The Ptolemaic Pharaohs collected books for the great Library of Alexandria. Aristotle collected plants for his herbarium. Louis IX of France (1214-1270) collected relics of saints. The Renaissance banker Lorenzo de Medici collected art that rivaled the collections of popes and princes. The Third Reich collected an estimated 650,000 booty artworks from conquered Europe. J.P. Morgan collected exquisite gemstones. Norton Simon and Jennifer Jones amassed 8,000 collectibles spanning 20 centuries of artworks from Europe to Asia. John Reznikoff collected celebrity hairlocks including those from Lincoln, Beethoven, and Einstein. Nabokov collected butterflies. And Becky Martz simply collected banana stickers.
In the Philippines, Rizal collected 346 seashells from the wilds of Dapitan. Lepidopterist Julian Jumalon of Cebu collected butterflies including the rare ‘Birdwing of Palawan.’ Ed Flores collected more than 2,000 bululs (carved wooden rice gods) from the Cordilleras. Luis Ma. Araneta collected numerous antique santos. Ting Mendoza-Escobar collected pre-Spanish, Spanish and heirloom jewelry. Danny Dolor collected vintage Philippine movie posters. And Larry Gotuaco collected 14th century blue and white trade wares.
There is no single nor simple explanation why people collect. One may generally say that they collect for happiness, love, immortality, piety, pride, money, competition, the thrill of the hunt, psychological security, greed, addiction, beneficence, fame, conquest, or simply for fun.
Bryan Petrulis, an avid autograph collector and former outfielder of St. Mary’s University (Minnesota), explained: “The thrill of the chase, seeing who will sign that day. Second, the collecting aspect, trying to put together the best autograph collections around. And finally, feeling more connected with the game because I actually meet the guys playing it instead of just seeing them on television.” Then he confessed: “It gets addictive….” The thrill, the joy, the connection, the camaraderie, the competition, the triumph, and the addiction – it said a lot.
But such overt drives do not yield the deeper impulse to explain why people collect. G. Thomas Tanselle provided an answer: the human need to find order. He explained: “The starting point for thinking about collecting is recognizing the human feeling of wonder that things seem to exist outside the self – the amazement and curiosity aroused by the apparent infinitude of animate and inanimate things that constantly impinge on one’s consciousness…… In one fashion or another, at some level of the mind, everyone responds to the puzzle of whether the self is, or can be, connected to what seems to be outside it. The infant grasping and tightly holding a teddy bear, the expert in Old Master drawings pursuing and capturing another example for a collector, and all other acquisitions of tangible things are proving to themselves that they can make physical contact with that outside realm and, by seizing them from it, can subjugate one small part of it and to that extent render it more controllable and orderly. The process gives pleasure by conveying the sense that one is in some measure mastering one’s environment, that one is less disoriented in the face of confusion. There is an accompanying and insatiable need to repeat the process, both because one seeks continued reassurance and because each instance brings renewed pleasure.”

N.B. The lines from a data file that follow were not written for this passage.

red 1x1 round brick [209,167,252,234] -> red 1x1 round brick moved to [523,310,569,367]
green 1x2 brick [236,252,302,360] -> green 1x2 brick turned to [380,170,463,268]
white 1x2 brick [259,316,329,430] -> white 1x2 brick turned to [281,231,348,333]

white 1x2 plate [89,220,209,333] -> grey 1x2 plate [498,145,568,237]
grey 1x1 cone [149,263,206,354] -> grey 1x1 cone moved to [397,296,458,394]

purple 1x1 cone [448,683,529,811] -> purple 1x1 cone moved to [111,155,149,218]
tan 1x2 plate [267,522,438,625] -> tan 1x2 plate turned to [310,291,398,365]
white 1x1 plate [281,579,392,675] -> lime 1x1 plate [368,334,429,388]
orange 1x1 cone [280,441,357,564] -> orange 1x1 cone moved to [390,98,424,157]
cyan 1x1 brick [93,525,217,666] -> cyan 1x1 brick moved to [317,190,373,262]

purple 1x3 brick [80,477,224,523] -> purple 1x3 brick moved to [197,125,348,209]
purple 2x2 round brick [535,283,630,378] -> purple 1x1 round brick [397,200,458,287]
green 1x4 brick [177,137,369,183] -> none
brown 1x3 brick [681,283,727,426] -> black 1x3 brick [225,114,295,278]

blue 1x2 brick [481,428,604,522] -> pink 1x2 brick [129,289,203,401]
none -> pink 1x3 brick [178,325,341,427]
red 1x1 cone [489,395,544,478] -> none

A collector then is able to bring tangible things from the outside world into the orbit of his more personal appreciation, encoding them with his own more intimate narratives. Having transited them from the vast outside world into the more ordered world of his collection, the collector has created a sense of order that is now more familiar, more manageable, more pleasurable. That is haruyo, the enchantment in the world of the collector.